Polacy zrewolucjonizują energetykę szejkom. Pokażą, jak można wykorzystać zielony wodór
Polska spółka Hynfra nie zwalnia tempa. Po zawiązaniu współpracy z Politechniką Wrocławską w sprawie wykorzystania wodoru w silnikach spalinowych i dogadaniu się z Claritas Investments przy przygotowaniu bateryjnych magazynów energii, czas przyszedł na umowę z Amarenco MENA Service, globalnym deweloperem OZE, działającym w rejonie Bliskiego Wschodu i Afryki Północnej, będącego częścią Amarenco Group.
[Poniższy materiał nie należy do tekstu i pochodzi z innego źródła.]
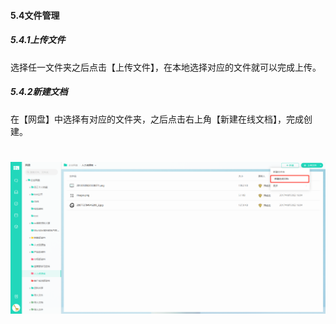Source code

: #### 5.4文件管理

##### 5.4.1上传文件

选择任一文件夹之后点击【上传文件】，在本地选择对应的文件就可以完成上传。

##### 5.4.2新建文档

在【网盘】中选择有对应的文件夹，之后点击右上角【新建在线文档】，完成创建。

# ![](/assets/5.4文件管理-新建文档.png)


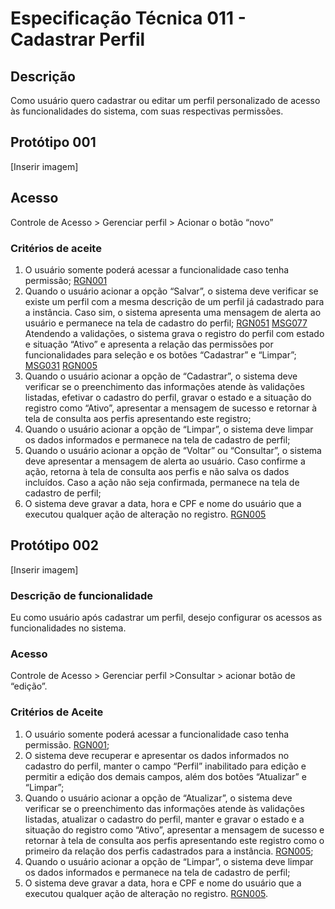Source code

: # Especificação Técnica 011 - Cadastrar Perfil

## Descrição
Como usuário quero cadastrar ou editar um perfil personalizado de acesso às funcionalidades do sistema, com suas respectivas permissões.

## Protótipo 001
[Inserir imagem] <!-- ![alt text](../imagens/ete-011-prot-001-temp.png) -->

## Acesso
Controle de Acesso > Gerenciar perfil > Acionar o botão “novo”

### Critérios de aceite 
1. O usuário somente poderá acessar a funcionalidade caso tenha permissão; [RGN001](DocumentoDeRegrasv2.md#rgn001)
2. Quando o usuário acionar a opção “Salvar”, o sistema deve verificar se existe um perfil com a mesma descrição de um perfil já cadastrado para a instância. Caso sim, o sistema apresenta uma mensagem de alerta ao usuário e permanece na tela de cadastro do perfil; [RGN051](DocumentoDeRegrasv2.md#rgn051) [MSG077](DocumentoDeMensagensv2.md#msg077)
Atendendo a validações, o sistema grava o registro do perfil com estado e situação “Ativo” e apresenta a relação das permissões por funcionalidades para seleção e os botões “Cadastrar” e “Limpar”; [MSG031](DocumentoDeMensagensv2.md#msg031) [RGN005](DocumentoDeRegrasv2.md#rgn005)
3. Quando o usuário acionar a opção de “Cadastrar”, o sistema deve verificar se o preenchimento das informações atende às validações listadas, efetivar o cadastro do perfil, gravar o estado e a situação do registro como “Ativo”, apresentar a mensagem de sucesso e retornar à tela de consulta aos perfis apresentando este registro;  
4. Quando o usuário acionar a opção de “Limpar”, o sistema deve limpar os dados informados e permanece na tela de cadastro de perfil; 
5. Quando o usuário acionar a opção de “Voltar” ou “Consultar”, o sistema deve apresentar a mensagem de alerta ao usuário. Caso confirme a ação, retorna à tela de consulta aos perfis e não salva os dados incluídos. Caso a ação não seja confirmada, permanece na tela de cadastro de perfil;
6. O sistema deve gravar a data, hora e CPF e nome do usuário que a executou qualquer ação de alteração no registro. [RGN005](DocumentoDeRegrasv2.md#rgn005)

## Protótipo 002
[Inserir imagem] <!-- ![alt text](../imagens/ete-011-prot-003-temp.png) -->

### Descrição de funcionalidade

Eu como usuário após cadastrar um perfil, desejo configurar os acessos as funcionalidades no sistema.

### Acesso
Controle de Acesso > Gerenciar perfil >Consultar > acionar botão de “edição”. 

### Critérios de Aceite
1. O usuário somente poderá acessar a funcionalidade caso tenha permissão. [RGN001](DocumentoDeRegrasv2.md#rgn001);
2. O sistema deve recuperar e apresentar os dados informados no cadastro do perfil, manter o campo “Perfil” inabilitado para edição e permitir a edição dos demais campos, além dos botões “Atualizar” e “Limpar”;  
3. Quando o usuário acionar a opção de “Atualizar”, o sistema deve verificar se o preenchimento das informações atende às validações listadas, atualizar o cadastro do perfil, manter e gravar o estado e a situação do registro como “Ativo”, apresentar a mensagem de sucesso e retornar à tela de consulta aos perfis apresentando este registro como o primeiro da relação dos perfis cadastrados para a instância. [RGN005](DocumentoDeRegrasv2.md#rgn005);
4. Quando o usuário acionar a opção de “Limpar”, o sistema deve limpar os dados informados e permanece na tela de cadastro de perfil; 
5. O sistema deve gravar a data, hora e CPF e nome do usuário que a executou qualquer ação de alteração no registro. [RGN005](DocumentoDeRegrasv2.md#rgn005).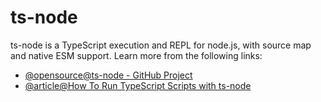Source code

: # ts-node

ts-node is a TypeScript execution and REPL for node.js, with source map and native ESM support. Learn more from the following links:

- [@opensource@ts-node - GitHub Project](https://github.com/TypeStrong/ts-node)
- [@article@How To Run TypeScript Scripts with ts-node](https://www.digitalocean.com/community/tutorials/typescript-running-typescript-ts-node)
Hynfra stara się rozwijać wodorowe projekty, gdzie tylko może. Tym razem celuje w w Bliski Wschód i Afrykę Północną. Polska spółka właśnie podpisała porozumienie z Amarenco MENA Service. Współpraca ma się skoncentrować na produkcji odnawialnego (zielonego) amoniaku i wodoru na Bliskim Wschodzie i w Afryce Północnej. Ten region ma wszak ogromny potencjał energetyczny - jako jeden z najbardziej nasłonecznionych terenów na Ziemi. Tym samym to idealne miejsce do produkcji energii elektrycznej ze słońca na dużą skalę. Zawiązane partnerstwo ma pomóc w produkcji przede wszystkim amoniaku, z wykorzystaniem elektrolizy zasilanej czystymi źródłami energii.
Wodór pomoże zmniejszyć w tym regionie emisje CO2
Współpraca z polską firmą ma być szansą dla Bliskiego Wschodu i Północnej Afryki. Przede wszystkim na bardziej zrównoważoną przyszłość. Ale też na promocję wykorzystywania energii odnawialnej, a także na odczuwalne zredukowanie emisji dwutlenku węgla.
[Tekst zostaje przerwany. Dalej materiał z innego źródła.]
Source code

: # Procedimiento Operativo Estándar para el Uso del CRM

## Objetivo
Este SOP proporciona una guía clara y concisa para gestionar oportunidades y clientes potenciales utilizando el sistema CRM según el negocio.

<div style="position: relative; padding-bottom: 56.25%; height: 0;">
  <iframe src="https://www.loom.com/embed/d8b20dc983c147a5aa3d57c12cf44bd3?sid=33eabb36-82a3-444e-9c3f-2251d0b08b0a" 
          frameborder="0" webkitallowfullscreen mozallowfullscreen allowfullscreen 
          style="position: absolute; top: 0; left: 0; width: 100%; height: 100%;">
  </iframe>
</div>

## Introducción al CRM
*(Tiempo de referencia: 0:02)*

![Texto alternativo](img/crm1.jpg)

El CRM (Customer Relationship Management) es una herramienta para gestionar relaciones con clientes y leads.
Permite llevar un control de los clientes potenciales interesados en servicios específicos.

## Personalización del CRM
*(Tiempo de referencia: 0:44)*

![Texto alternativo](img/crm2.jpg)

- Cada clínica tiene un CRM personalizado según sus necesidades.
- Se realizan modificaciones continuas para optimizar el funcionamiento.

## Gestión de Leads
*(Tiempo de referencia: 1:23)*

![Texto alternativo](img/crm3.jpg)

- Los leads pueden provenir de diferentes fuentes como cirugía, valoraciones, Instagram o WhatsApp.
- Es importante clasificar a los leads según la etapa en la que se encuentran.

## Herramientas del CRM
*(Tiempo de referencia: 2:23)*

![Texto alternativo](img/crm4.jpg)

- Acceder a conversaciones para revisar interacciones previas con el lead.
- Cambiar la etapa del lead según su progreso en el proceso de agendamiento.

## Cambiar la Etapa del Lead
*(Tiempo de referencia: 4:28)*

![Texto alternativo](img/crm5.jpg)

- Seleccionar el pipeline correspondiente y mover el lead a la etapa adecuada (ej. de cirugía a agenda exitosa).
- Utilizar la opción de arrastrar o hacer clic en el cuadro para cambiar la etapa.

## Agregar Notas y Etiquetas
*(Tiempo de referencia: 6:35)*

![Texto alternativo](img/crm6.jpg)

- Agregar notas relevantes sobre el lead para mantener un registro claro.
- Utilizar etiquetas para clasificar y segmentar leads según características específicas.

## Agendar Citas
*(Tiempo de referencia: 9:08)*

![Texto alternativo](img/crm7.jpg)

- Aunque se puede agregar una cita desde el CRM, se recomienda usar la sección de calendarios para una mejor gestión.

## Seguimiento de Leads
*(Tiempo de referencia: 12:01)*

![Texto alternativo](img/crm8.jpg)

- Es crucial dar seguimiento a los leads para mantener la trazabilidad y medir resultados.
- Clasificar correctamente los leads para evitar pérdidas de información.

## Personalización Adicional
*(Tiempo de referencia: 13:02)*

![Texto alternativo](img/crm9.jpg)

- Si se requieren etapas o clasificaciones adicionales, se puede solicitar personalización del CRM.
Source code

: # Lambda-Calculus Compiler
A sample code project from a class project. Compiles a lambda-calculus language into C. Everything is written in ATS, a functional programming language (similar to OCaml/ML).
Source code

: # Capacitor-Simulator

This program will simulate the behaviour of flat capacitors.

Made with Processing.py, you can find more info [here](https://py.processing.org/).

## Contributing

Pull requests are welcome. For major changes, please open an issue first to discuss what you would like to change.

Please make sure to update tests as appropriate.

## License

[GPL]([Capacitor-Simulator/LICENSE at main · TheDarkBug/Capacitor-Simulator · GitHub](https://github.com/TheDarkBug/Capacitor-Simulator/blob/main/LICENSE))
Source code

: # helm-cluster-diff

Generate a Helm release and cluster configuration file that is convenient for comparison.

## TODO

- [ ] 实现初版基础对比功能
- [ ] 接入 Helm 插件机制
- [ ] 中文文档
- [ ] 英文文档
To bardzo istotne, bo też właśnie ten region ociepla się dwukrotnie szybciej niż średnia światowa, a w ostatnich latach doświadczył zwiększonego wysuszenia z powodu wzrostu ilości gazów cieplarnianych i zjawiska wzmacniania ocieplenia na pustyni, w wyniku którego wysychająca gleba uniemożliwia naturalne chłodzenie. Tymczasem tylko niektóre kraje stąd zobowiązały się do zerowych emisji netto. Np. Zjednoczone Emiraty Arabskie i Oman do 2050 r., a Arabia Saudyjska do 2060 r.
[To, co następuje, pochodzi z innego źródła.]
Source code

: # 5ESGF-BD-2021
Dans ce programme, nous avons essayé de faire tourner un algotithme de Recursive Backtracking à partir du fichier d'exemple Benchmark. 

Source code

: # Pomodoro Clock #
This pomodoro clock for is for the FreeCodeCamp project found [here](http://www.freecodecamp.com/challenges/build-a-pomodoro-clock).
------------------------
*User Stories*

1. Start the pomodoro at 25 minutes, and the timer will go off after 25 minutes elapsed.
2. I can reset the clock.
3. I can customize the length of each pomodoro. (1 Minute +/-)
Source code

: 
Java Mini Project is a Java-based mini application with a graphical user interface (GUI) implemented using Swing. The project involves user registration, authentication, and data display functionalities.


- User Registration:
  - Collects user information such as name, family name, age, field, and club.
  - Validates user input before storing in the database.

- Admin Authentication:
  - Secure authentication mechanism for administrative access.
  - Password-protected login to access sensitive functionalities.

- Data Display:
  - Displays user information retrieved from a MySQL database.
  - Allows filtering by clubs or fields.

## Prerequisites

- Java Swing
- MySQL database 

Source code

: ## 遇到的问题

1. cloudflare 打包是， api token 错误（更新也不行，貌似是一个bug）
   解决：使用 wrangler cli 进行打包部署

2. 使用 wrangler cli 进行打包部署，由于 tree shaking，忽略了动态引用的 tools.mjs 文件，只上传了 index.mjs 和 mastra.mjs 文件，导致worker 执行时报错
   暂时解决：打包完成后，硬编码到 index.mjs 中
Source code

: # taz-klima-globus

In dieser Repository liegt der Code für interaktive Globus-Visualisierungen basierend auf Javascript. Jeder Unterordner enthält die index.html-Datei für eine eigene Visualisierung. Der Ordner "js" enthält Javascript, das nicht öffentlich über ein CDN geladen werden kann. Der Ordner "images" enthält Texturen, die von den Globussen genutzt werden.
Najwięcej dwutlenku węgla na jednego mieszkańca
Zgodnie z badaniami Bliski Wschód i Afryka Północna wspólnie odpowiadają za tylko 5 proc. globalnych emisji. Dla porównania: Azja Wschodnia odpowiada za to w 27 proc. Ale sytuacja zmienia się diametralnie jak zerkniemy na przelicznik tych emisji na jednego mieszkańca. Tutaj ten region jest pod tym względem w światowej czołówce. Tylko na Bliskim Wschodzie, w latach 2010–2015, emisje gazów cieplarnianych liczone na jedną osobę wzrosły aż o 30 proc. Licząc razem z Afryką Północną to jakieś 13 ton CO2 na mieszkańca w ciągu roku. To mniej więcej poziom Japonii, Australii i Nowej Zelandii. Z przodu, z wynikiem 19 ton, jest Ameryka Północna, a z tyłu - Europa (7,8 tony).
Bliski Wschód i Afryka Północna posiadają 59 proc. światowych rezerw ropy naftowej i 45 proc. światowych zasobów gazu. Ale energia odnawialna cały czas jest tutaj kiepsko reprezentowana. W 2020 r. stanowiła tylko 0,25 proc. miksu energetycznego w Algierii i 0,09 proc. w Arabii Saudyjskiej, poniżej 5,5 proc. w Egipcie i ok. 8,2 proc. w Maroku.